While the molds were being built, Primordial was working closely with two resin companies to determine the best material for the Zoob toys. "We were concerned with flexural and tensile modulus. It was a function of resistance to fatigue and stiffness that we needed to create the intended result," explains Jim Stovell, operations manager at Primordial. "We tested 10 different grades of ABS, chosen for price and performance. Lustran 248 from Bayer was the material that did the job."

With the help of Mark Jacobson, district sales manager for M.A. Hanna Resin Distribution in Livermore, CA, Primordial selected Jatco Inc., a custom molder in Union City, CA, to mold Zoobs. In all, five 16-cavity, hot runner tools were built to accommodate anticipated production capacity. Jatco's experience in hot runner molding for medical instrumentation and electronics customers, as well as the toy industry, enabled it to take all the molds, drop them into five 200-ton Toyo presses and begin running.

"Our experience with hot manifold systems meant we brought them up online extremely quickly to meet a very narrow window for Christmas," says Paul Appelblom, president of Jatco. The company's successful startup on the project earned it a year's contract for production of the toys. Appelblom says that because the molds are extremely complex with expanding collets, slides that pull at an unconventional angle, and Mold-Masters' hot manifold systems, a high degree of preventive maintenance is required.

Engineering for Toys

Stovell explains that although Zoob is a toy and toys are typically thought of as low-precision molding, "Zoob's tight (.002-inch) tolerances are critical because every part must function in a variety of configurations, which means we produce these parts according to high-tech standards."

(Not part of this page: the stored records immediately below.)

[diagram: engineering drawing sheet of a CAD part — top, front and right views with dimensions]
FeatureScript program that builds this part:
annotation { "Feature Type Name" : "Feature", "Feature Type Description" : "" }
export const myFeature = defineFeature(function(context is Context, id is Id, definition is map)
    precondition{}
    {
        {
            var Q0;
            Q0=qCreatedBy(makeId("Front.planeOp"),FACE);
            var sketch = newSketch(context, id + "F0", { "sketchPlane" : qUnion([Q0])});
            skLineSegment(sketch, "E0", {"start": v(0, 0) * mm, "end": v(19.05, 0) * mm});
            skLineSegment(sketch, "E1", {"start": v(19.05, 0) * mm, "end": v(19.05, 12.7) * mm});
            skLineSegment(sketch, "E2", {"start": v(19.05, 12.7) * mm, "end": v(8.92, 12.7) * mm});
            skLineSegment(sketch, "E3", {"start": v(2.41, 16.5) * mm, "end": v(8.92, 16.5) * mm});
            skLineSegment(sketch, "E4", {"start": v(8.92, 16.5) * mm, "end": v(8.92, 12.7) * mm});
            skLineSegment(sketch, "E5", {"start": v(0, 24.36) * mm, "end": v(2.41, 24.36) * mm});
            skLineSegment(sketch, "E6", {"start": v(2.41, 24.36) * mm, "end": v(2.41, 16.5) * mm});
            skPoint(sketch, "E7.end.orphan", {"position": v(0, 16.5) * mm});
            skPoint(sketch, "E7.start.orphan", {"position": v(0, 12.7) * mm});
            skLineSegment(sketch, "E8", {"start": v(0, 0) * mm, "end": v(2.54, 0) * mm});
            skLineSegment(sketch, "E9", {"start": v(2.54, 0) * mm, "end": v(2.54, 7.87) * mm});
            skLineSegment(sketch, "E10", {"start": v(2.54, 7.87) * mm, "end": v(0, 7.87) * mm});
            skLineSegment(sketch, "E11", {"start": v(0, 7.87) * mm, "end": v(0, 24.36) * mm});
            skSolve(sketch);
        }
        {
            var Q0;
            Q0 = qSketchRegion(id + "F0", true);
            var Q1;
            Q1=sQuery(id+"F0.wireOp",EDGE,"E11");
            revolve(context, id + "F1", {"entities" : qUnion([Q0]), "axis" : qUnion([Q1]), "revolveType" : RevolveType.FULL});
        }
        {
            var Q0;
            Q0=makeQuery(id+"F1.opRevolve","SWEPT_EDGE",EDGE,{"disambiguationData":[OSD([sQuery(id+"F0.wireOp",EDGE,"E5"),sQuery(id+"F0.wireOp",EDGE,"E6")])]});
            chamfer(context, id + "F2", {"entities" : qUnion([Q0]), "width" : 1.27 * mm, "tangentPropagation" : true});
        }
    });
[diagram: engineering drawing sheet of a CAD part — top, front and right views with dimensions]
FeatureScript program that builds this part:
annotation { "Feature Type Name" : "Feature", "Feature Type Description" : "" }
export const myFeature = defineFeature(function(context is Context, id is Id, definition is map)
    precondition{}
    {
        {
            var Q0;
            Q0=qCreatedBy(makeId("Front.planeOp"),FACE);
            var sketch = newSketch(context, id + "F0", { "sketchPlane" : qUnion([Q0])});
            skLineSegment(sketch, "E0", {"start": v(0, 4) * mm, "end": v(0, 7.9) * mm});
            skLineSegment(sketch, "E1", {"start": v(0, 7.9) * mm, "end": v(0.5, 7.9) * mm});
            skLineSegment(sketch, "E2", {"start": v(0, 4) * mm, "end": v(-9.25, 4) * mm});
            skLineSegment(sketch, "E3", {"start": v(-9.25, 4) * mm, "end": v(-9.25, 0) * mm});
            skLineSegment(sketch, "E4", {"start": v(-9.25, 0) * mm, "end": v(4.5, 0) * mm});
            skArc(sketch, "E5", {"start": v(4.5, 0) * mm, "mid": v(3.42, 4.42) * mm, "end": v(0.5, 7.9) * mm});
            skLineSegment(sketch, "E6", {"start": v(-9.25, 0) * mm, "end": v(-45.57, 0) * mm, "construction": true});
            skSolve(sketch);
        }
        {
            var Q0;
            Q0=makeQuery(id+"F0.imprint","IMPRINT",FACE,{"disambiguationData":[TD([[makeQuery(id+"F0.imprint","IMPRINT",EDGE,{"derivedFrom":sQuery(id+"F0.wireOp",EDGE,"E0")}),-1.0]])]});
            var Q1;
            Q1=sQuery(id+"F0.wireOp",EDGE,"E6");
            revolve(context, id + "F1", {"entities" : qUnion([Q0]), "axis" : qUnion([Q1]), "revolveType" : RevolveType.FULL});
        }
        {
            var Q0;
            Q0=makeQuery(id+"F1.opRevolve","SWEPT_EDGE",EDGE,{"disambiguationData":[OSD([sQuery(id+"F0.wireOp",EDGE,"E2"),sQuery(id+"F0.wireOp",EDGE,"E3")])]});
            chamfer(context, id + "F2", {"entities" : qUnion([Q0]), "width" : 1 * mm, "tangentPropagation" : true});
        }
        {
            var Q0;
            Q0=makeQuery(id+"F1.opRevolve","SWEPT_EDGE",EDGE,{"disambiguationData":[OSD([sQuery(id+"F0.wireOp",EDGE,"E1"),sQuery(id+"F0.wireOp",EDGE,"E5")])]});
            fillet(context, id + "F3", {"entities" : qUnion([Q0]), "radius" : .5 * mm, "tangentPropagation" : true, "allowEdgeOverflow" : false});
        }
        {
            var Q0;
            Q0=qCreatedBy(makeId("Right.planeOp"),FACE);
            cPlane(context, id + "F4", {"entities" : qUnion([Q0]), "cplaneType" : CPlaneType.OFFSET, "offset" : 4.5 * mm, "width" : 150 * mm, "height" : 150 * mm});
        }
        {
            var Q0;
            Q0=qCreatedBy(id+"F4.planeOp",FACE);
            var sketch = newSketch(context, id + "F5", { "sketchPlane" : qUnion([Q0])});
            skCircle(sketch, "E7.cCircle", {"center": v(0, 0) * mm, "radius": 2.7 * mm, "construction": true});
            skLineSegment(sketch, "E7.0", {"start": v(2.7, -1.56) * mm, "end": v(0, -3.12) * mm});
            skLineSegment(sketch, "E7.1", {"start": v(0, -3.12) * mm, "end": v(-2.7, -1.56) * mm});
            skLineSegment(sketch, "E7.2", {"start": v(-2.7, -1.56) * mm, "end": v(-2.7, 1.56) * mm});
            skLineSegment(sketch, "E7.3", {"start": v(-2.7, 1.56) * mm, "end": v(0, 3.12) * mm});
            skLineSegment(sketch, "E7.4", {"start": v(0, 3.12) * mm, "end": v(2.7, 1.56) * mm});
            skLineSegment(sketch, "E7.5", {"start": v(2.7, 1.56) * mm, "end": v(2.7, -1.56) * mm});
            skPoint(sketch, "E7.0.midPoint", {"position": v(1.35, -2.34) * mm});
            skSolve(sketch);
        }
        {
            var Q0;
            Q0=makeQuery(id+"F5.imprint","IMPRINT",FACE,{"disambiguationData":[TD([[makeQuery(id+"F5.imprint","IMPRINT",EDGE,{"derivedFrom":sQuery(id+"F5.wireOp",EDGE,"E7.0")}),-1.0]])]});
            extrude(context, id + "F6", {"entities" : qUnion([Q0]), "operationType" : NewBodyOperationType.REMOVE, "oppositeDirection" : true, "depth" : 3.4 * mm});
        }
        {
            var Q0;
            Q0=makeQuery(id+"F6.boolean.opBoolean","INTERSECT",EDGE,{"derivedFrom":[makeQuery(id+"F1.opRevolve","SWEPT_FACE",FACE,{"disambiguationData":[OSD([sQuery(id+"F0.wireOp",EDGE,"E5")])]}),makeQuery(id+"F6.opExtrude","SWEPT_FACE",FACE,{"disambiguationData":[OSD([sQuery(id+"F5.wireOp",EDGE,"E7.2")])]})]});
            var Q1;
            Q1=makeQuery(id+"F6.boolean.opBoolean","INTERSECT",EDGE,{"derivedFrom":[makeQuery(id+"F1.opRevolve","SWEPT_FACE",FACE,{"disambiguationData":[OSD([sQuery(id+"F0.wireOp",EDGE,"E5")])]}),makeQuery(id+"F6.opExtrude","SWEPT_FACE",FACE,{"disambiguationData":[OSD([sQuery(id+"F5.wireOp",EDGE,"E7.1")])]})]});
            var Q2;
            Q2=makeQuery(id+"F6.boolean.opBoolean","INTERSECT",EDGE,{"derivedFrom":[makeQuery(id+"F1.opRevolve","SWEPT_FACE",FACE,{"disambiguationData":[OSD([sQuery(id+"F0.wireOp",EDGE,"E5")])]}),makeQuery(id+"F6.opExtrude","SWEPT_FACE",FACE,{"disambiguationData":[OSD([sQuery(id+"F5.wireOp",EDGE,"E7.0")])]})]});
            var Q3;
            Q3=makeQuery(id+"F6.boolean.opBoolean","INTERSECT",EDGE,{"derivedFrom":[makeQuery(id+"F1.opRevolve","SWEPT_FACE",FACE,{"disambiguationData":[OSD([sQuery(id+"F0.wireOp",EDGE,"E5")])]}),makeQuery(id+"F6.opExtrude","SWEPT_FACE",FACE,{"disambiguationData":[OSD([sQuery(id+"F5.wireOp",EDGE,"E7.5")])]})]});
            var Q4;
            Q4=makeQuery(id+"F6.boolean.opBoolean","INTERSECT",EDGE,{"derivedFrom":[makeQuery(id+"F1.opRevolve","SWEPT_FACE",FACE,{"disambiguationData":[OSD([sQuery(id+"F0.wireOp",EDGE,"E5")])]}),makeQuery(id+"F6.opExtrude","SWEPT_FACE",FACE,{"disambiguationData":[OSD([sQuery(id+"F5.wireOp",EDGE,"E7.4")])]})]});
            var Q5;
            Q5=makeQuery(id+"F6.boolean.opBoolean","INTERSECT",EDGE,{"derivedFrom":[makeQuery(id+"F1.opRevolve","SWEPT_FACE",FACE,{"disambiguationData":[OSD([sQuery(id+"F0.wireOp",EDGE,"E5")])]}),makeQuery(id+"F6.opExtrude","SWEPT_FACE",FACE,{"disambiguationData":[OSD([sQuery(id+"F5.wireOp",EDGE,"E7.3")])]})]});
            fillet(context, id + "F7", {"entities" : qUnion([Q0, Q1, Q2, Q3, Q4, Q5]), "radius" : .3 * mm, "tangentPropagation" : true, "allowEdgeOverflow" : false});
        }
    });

The pieces are molded in two halves and then sent to an assembly facility in Mexico for ultrasonic welding and packaging, then sent to specialty store retailers such as the Nature Co., FAO Schwarz, Learningsmith, and other independent toy shops, museum shops, and outlets.

Stovell says the company needed precision tools produced very quickly to meet a very narrow time-to-market window. "It happened and we were able to make our window," he says. The company got Zoob toys to market for the Christmas buying season.

Primordial expects to use 600,000 lb of resin this year to produce Zoob toys. Stovell adds that a second set of molds will be ready for production in the fall to accommodate increasing demand for the unusual toy. Stovell emphasizes that working with people such as McRae, Hahn, Appelblom, and Bayer's market development representative, Paul Rodriguez, facilitated the success of launching Zoob toys. "These people got us past the learning curve where many others flounder because they have great ideas but they just don't know the plastics business," he says.